Starting with the first line of the data below and going on through the line with "servitisation.", put each line into a JSON list as its own string, leaving out any blank lines.
== Segment start ==
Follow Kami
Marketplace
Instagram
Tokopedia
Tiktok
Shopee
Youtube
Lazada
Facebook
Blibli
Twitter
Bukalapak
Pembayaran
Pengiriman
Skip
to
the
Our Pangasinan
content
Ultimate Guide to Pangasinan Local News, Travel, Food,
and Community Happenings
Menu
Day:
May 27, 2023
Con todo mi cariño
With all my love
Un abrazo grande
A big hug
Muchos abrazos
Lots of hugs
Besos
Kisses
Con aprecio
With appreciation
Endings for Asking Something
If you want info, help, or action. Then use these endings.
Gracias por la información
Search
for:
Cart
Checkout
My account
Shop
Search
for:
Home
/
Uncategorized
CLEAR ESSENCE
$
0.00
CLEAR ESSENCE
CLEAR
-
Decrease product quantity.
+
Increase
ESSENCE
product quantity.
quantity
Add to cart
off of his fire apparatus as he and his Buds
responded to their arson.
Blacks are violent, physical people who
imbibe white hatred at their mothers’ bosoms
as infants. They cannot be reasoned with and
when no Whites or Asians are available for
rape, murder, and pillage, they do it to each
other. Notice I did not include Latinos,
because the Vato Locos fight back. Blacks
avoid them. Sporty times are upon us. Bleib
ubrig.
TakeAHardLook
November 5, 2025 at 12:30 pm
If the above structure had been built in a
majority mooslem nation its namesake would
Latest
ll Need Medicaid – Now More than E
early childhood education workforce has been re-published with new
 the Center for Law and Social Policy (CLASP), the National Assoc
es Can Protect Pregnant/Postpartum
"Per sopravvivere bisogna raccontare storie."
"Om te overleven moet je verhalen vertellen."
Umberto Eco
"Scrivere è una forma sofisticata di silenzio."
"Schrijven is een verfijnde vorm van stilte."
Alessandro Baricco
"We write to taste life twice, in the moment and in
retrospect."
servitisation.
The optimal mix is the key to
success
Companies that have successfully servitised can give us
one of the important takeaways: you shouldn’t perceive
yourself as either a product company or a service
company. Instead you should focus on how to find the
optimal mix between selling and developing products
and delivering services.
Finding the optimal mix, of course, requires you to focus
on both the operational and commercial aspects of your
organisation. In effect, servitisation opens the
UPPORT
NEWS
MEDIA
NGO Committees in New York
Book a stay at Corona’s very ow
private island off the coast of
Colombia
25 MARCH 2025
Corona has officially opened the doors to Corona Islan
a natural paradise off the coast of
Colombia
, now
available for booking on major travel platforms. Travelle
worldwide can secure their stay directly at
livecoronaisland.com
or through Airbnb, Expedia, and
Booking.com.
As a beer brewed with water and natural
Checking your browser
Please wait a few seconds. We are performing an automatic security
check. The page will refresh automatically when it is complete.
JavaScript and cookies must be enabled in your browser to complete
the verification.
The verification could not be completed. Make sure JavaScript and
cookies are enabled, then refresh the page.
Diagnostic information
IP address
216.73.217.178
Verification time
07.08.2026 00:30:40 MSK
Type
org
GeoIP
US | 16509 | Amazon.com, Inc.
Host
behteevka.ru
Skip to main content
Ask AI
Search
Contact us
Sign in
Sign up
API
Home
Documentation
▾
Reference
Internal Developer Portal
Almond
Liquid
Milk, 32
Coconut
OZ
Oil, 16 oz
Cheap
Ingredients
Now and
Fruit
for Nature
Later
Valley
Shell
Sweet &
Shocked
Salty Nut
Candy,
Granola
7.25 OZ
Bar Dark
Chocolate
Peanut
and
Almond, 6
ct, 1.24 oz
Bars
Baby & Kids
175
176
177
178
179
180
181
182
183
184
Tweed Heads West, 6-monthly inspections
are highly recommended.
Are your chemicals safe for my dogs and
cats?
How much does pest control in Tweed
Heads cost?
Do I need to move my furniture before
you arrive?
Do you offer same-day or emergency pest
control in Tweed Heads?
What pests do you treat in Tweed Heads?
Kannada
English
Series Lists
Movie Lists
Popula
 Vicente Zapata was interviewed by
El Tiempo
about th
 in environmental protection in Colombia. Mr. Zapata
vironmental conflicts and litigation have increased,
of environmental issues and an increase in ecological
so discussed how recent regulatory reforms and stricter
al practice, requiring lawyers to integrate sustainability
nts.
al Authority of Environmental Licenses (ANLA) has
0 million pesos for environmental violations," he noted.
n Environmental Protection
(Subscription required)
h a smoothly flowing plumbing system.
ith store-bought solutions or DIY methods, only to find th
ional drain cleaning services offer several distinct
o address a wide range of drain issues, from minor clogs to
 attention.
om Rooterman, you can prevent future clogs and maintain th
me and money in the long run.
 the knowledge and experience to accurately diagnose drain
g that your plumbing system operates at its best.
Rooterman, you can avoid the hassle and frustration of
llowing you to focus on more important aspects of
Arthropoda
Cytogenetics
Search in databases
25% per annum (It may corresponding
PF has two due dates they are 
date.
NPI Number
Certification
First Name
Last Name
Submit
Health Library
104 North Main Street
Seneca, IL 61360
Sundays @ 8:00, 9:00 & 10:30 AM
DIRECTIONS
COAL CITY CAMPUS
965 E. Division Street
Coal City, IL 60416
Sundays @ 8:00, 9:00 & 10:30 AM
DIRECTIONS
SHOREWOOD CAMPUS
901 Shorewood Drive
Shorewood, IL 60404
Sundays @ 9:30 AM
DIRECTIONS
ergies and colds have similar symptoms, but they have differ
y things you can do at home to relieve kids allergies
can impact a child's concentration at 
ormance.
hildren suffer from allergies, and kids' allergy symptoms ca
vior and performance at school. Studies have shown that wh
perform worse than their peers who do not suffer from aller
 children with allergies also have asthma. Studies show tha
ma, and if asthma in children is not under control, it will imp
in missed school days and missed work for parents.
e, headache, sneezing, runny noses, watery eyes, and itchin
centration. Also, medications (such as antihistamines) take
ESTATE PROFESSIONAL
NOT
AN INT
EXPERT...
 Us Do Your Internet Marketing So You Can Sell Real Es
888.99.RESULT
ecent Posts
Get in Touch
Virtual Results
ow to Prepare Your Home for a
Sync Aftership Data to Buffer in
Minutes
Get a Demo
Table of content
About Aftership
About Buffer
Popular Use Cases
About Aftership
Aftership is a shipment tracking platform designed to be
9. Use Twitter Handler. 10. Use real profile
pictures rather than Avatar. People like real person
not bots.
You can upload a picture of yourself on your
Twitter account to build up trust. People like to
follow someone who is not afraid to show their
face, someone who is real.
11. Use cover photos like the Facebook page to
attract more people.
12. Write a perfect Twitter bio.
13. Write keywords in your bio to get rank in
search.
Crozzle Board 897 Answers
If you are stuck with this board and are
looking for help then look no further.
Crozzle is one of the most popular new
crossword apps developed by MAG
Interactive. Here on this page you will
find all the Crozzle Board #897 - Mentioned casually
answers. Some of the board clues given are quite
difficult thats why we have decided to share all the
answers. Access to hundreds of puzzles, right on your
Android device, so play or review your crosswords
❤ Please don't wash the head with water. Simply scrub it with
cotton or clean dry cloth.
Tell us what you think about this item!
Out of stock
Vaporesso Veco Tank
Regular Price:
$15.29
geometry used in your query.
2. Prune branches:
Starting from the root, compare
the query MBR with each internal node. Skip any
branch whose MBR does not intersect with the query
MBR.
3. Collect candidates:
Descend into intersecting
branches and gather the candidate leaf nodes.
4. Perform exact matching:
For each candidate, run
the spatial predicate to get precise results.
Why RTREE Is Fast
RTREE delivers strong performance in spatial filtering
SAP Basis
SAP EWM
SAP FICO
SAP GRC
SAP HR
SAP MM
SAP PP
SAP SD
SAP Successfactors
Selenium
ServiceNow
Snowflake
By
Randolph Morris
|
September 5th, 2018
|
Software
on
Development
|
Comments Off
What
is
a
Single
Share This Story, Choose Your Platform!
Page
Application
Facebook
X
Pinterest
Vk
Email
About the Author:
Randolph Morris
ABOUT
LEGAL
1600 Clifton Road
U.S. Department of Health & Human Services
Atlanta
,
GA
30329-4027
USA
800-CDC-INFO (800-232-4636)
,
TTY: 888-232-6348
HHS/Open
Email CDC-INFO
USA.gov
== Segment end ==
Result of this task:
[
  "Follow Kami",
  "Marketplace",
  "Instagram",
  "Tokopedia",
  "Tiktok",
  "Shopee",
  "Youtube",
  "Lazada",
  "Facebook",
  "Blibli",
  "Twitter",
  "Bukalapak",
  "Pembayaran",
  "Pengiriman",
  "Skip",
  "to",
  "the",
  "Our Pangasinan",
  "content",
  "Ultimate Guide to Pangasinan Local News, Travel, Food,",
  "and Community Happenings",
  "Menu",
  "Day:",
  "May 27, 2023",
  "Con todo mi cariño",
  "With all my love",
  "Un abrazo grande",
  "A big hug",
  "Muchos abrazos",
  "Lots of hugs",
  "Besos",
  "Kisses",
  "Con aprecio",
  "With appreciation",
  "Endings for Asking Something",
  "If you want info, help, or action. Then use these endings.",
  "Gracias por la información",
  "Search",
  "for:",
  "Cart",
  "Checkout",
  "My account",
  "Shop",
  "Search",
  "for:",
  "Home",
  "/",
  "Uncategorized",
  "CLEAR ESSENCE",
  "$",
  "0.00",
  "CLEAR ESSENCE",
  "CLEAR",
  "-",
  "Decrease product quantity.",
  "+",
  "Increase",
  "ESSENCE",
  "product quantity.",
  "quantity",
  "Add to cart",
  "off of his fire apparatus as he and his Buds",
  "responded to their arson.",
  "Blacks are violent, physical people who",
  "imbibe white hatred at their mothers’ bosoms",
  "as infants. They cannot be reasoned with and",
  "when no Whites or Asians are available for",
  "rape, murder, and pillage, they do it to each",
  "other. Notice I did not include Latinos,",
  "because the Vato Locos fight back. Blacks",
  "avoid them. Sporty times are upon us. Bleib",
  "ubrig.",
  "TakeAHardLook",
  "November 5, 2025 at 12:30 pm",
  "If the above structure had been built in a",
  "majority mooslem nation its namesake would",
  "Latest",
  "ll Need Medicaid – Now More than E",
  "early childhood education workforce has been re-published with new",
  " the Center for Law and Social Policy (CLASP), the National Assoc",
  "es Can Protect Pregnant/Postpartum",
  "\"Per sopravvivere bisogna raccontare storie.\"",
  "\"Om te overleven moet je verhalen vertellen.\"",
  "Umberto Eco",
  "\"Scrivere è una forma sofisticata di silenzio.\"",
  "\"Schrijven is een verfijnde vorm van stilte.\"",
  "Alessandro Baricco",
  "\"We write to taste life twice, in the moment and in",
  "retrospect.\"",
  "servitisation."
]